Go Get Your Florida Gator

Florida Gator

Photos by Capt. Jimmy Nelson

Go Get Your Florida Gator

By Garrett Norris

Before retiring the tarpon rod for the bow next year, try hooking into a gator. Florida’s alligator season starts in the middle of August and ends Nov. 1. Permit applications are due in April and are picked by a random drawing. If you’re lucky enough to be chosen, the permit fee is $272 for Florida residents and $1,022 for non-residents. Everyone who participates in an alligator hunt must purchase an agent’s license, which is available at the cost of $51.50.

Once you get your permit and your paperwork, there is a lot to learn before you hit the water. Gator hunting is as safe as you make it.

The tackle varies depending on how you want to take a gator. The most common method is to throw a treble hook from large spinning rod to snag the gator. The spool should be filled with 60- to 100-pound braided line, and a 12/0 3x Mustad treble hook is a good one, especially once a bench grinder is used to remove the barbs and grind the points as sharp as possible. This should be rigged with a light lead (weight varies from spot to spot) and a foot or more of small braided rope as a leader.

A harpoon is the next tool to have in your arsenal. Once near enough to the treble-hooked alligator, the harpoon is used to drive a dart with a line and buoy into the gator. This allows the hunter to turn and control the animal. Bigger gators may require more darts and lines to wear them down. The best placement of a harpoon dart is in the neck or ribs, although a leg or a tail shot works in a rush. A bowfishing bow with a line and buoy attached can be used in the same manner.

It’s difficult to look at the red glowing eyes and know how big a gator is. Sometimes actions will give it away. Big stubborn gators on public water won’t let you put a light on them long; they tend to quietly slip away. Some will just sink to the bottom and wait for you to go by. Large cleared trails through aquatic weeds and brush are a sure sign a gator is using the area. Many times a gator will have many babies around. This is usually a female protecting her young from other larger predators, mainly male gators. When encountering a 5 to 8 foot gator in heavy cover, this is usually a female and should be passed, as she is our future breeding stock.

In hunting a big gator, there can be many nights of scouting and casting with no success. Once we find a gator worth filling a tag, we slowly creep within casting range and throw the treble hook until we get a hook set. With the first line in, it’s a matter of playing the gator and maneuvering the boat to get harpoon or bow lines in. Once the animal is wrestled to the side of the boat, we use a bang stick to finish it. A bang stick is a pole with a firearm cartridge at the end. It fires when pressed hard behind the gator’s head. To sever the spine, you want to hit the gator an inch or two behind the half moon shape on top of its head. It helps to coat the rim of the shell and the primer with fingernail polish, which makes it more water resistant.

You can forget just about everything you may have seen on TV about gator hunting. Different states have different laws, and in Florida no shots from firearms or baited hooks are allowed. A baited wooden peg no longer than 2 inches is allowed, but it must be tied to a handling line kept in the boat at all times.
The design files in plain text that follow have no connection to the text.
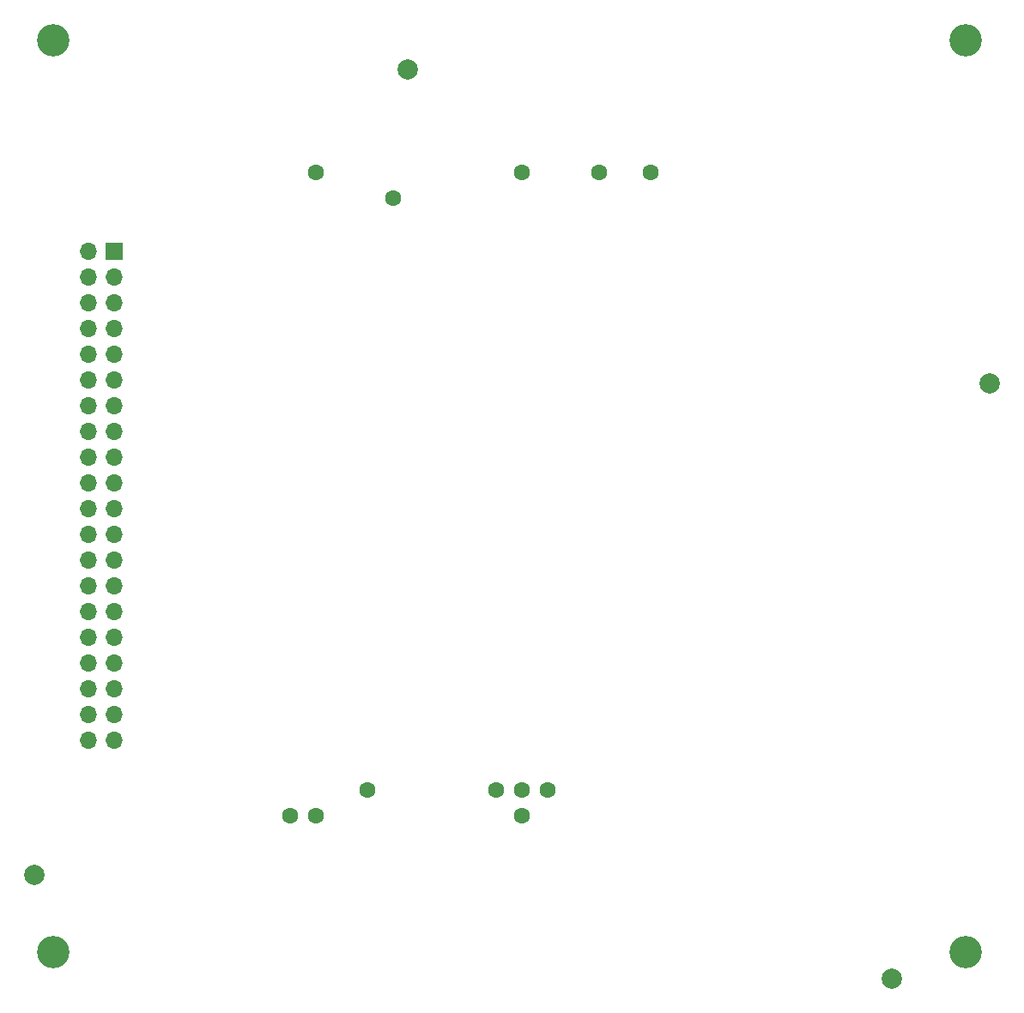
<source format=gbr>
%TF.GenerationSoftware,KiCad,Pcbnew,7.0.8*%
%TF.CreationDate,2023-11-02T18:43:55+01:00*%
%TF.ProjectId,eth,6574682e-6b69-4636-9164-5f7063625858,1*%
%TF.SameCoordinates,PX5f5e100PY7bfa480*%
%TF.FileFunction,Soldermask,Bot*%
%TF.FilePolarity,Negative*%
%FSLAX46Y46*%
G04 Gerber Fmt 4.6, Leading zero omitted, Abs format (unit mm)*
G04 Created by KiCad (PCBNEW 7.0.8) date 2023-11-02 18:43:55*
%MOMM*%
%LPD*%
G01*
G04 APERTURE LIST*
%ADD10C,2.000000*%
%ADD11C,3.200000*%
%ADD12C,1.600000*%
%ADD13R,1.700000X1.700000*%
%ADD14O,1.700000X1.700000*%
G04 APERTURE END LIST*
D10*
%TO.C,TP4*%
X87756800Y2339600D03*
%TD*%
%TO.C,TP3*%
X97408800Y61064400D03*
%TD*%
%TO.C,TP2*%
X39954000Y92103200D03*
%TD*%
%TO.C,TP1*%
X3174800Y12601200D03*
%TD*%
D11*
%TO.C,H1*%
X5000000Y95000000D03*
%TD*%
%TO.C,H3*%
X5000000Y5000000D03*
%TD*%
D12*
%TO.C,J2*%
X48700000Y21000000D03*
X51240000Y18460000D03*
X36000000Y21000000D03*
X51240000Y21000000D03*
X53780000Y21000000D03*
X38540000Y79420000D03*
X51240000Y81960000D03*
X63940000Y81960000D03*
X58860000Y81960000D03*
X30920000Y81960000D03*
X28380000Y18460000D03*
X30920000Y18460000D03*
%TD*%
D11*
%TO.C,H2*%
X95000000Y95000000D03*
%TD*%
%TO.C,H4*%
X95000000Y5000000D03*
%TD*%
D13*
%TO.C,J1*%
X11000000Y74130000D03*
D14*
X8460000Y74130000D03*
X11000000Y71590000D03*
X8460000Y71590000D03*
X11000000Y69050000D03*
X8460000Y69050000D03*
X11000000Y66510000D03*
X8460000Y66510000D03*
X11000000Y63970000D03*
X8460000Y63970000D03*
X11000000Y61430000D03*
X8460000Y61430000D03*
X11000000Y58890000D03*
X8460000Y58890000D03*
X11000000Y56350000D03*
X8460000Y56350000D03*
X11000000Y53810000D03*
X8460000Y53810000D03*
X11000000Y51270000D03*
X8460000Y51270000D03*
X11000000Y48730000D03*
X8460000Y48730000D03*
X11000000Y46190000D03*
X8460000Y46190000D03*
X11000000Y43650000D03*
X8460000Y43650000D03*
X11000000Y41110000D03*
X8460000Y41110000D03*
X11000000Y38570000D03*
X8460000Y38570000D03*
X11000000Y36030000D03*
X8460000Y36030000D03*
X11000000Y33490000D03*
X8460000Y33490000D03*
X11000000Y30950000D03*
X8460000Y30950000D03*
X11000000Y28410000D03*
X8460000Y28410000D03*
X11000000Y25870000D03*
X8460000Y25870000D03*
%TD*%
M02*

</source>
Legal hunting hours are 5 p.m. to 10 a.m., so most hunting is done at night. The single most important item is a good spotlight. We use a 100w halogen light on a headband that’s attached to a car battery. Ultra-light is the brand headlight we use.

After a gator is taken, you have the option of keeping it or selling it to a licensed processor, who will pay you by the foot. A processor can also clean the gator for you for a fee. If the gator is going to sit a while before it is cleaned, place it on a tarp, pour ice all around it and wrap the tarp over. If the skin starts to peel, the gator is spoiling and the processor will reject it.

If you decide to keep it and clean it yourself, it’s best to lay the gator out on a hard clean surface and scrub it down with bleach and dish soap so no bacteria gets on the meat when you skin the animal. Most people prefer a gator in the 6- to 7-foot range for the best tasting meat. The tail provides the most meat, but don’t forget to clean the legs and the meat off the jaws.

People new to gator hunting should consider hiring a local guide to help fill their tags, and some guides have tags clients can help fill. There is a list of alligator guides on the FWC website at http://myfwc.com/wildlifehabitats/managed/alligator/links/. Guides like Tanner Norris, from Osceola Connections in central Florida, or Cary Crutchfield, with Florida Cracker Alligator Inc., in north-central Florida, are your best bet to fill tags. They will provide the safest hunt full of unforgettable moments and pictures to show and brag to all your friends.